Est-il plus sécurisant pour elles de recruter un candidat généraliste ou spécialisé dans une technologie, un environnement fonctionnel ?

"Aujourd'hui, les SSII intéressées par un profil joueront davantage sur la part variable du salaire"

Certains profils seront en effet avantagés par rapport à d'autres. Car il est plus facile pour un consultant technique maîtrisant par exemple les technologies .NET de changer de déclinaison verticale métier. A l'inverse, un consultant métier, par exemple dans le secteur industriel, sera par nature plus difficilement interchangeable. Les candidats disposant de compétences transversales apparaissent donc mieux armés que les autres pour traverser la crise actuelle.

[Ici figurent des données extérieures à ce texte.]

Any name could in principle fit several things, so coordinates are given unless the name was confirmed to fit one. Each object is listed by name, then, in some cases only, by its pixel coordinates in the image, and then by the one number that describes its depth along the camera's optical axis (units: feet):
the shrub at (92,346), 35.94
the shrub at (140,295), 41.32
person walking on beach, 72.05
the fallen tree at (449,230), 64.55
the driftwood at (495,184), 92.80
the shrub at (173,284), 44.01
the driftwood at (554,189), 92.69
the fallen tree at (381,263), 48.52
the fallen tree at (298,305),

La crise influence-t-elle l'évolution des politiques salariales à l'embauche ?

On constate que la surenchère dans la montée des salaires à l'embauche est terminée. Aujourd'hui, les SSII intéressées par un profil joueront davantage sur la part variable du salaire que sur celle du salaire fixe. Cela étant, les avantages de salaires proposés sont toujours indexés sur des atteintes d'objectifs, de réussite en termes de rentrée de chiffre d'affaires, d'élargissement de portefeuilles clients...

Leur taux de turnover des SSII est également impacté...

Concernant les taux de turnover en SSII, on perçoit une certaine inquiétude des personnes en poste. Personne n'est dupe et voit bien que nombre de projets ont été repoussés ou que les clients n'hésitent plus à les annuler purement et simplement. Cette baisse soudaine d'activité incite donc les collaborateurs à la prudence en termes de motivation à quitter leur entreprise, un emploi stable et dans lequel ils ont fait leurs preuves.

"Pour les salariés qui veulent quitter leur SSII, il est préférable de bénéficier d'un plan de départ pour toucher des ASSEDIC"

Après des années d'euphorie, on a l'impression que les candidats au départ retiennent leur souffle. Plus personne ne bouge. D'ailleurs, cela se voit dans les propositions d'embauches des SSII : alors qu'elles sont moins nombreuses qu'auparavant, on s'attendait à une multiplication des demandes pour une offre. Mais ce n'est pas le cas, car la crise retient les personnes dans leur emploi actuel.

Comment expliquez-vous cette frilosité ?

Ce comportement s'explique de façon bien naturelle et ce, quels que soient les scénarios d'activité dans lequel leur entreprise se trouve. Soit ils sont dans une SSII qui ne connaît pas la crise et ne voit pas de raison objective à la quitter, ou bien leur entreprise bat de l'aile et attendent d'être mis à la porte plutôt que de démissionner. Pour eux, il est évidemment préférable de bénéficier d'un plan de départ, de toucher des ASSEDIC voire un parachute plutôt que de partir en pleine tempête avec le risque de se retrouver en situation précaire par la suite.

La taille de la SSII influe-t-elle sur la politique de recrutements en temps de crise ?

Les grandes structures à dimension internationales sont très prudentes en matière de recrutement alors que les plus petites semblent prêtes à prendre davantage de risques. Cela peut s'expliquer dans la mesure où on rencontre dans les SSII à taille humaine un patron fondateur qui n'a de compte à rendre qu'à lui-même et qui est motivé par l'esprit d'entrepreneur.

Ce mouvement pourra être d'autant plus fort que la SSII en question se situe sur un marché de niche sur lequel elle propose un service ou un produit efficace, très ciblé, répondant à une demande parfaitement identifiée et que ne peut être qu'en croissance.

Dominique Galet est directeur de la division Systèmes d'Information chez Michael Page.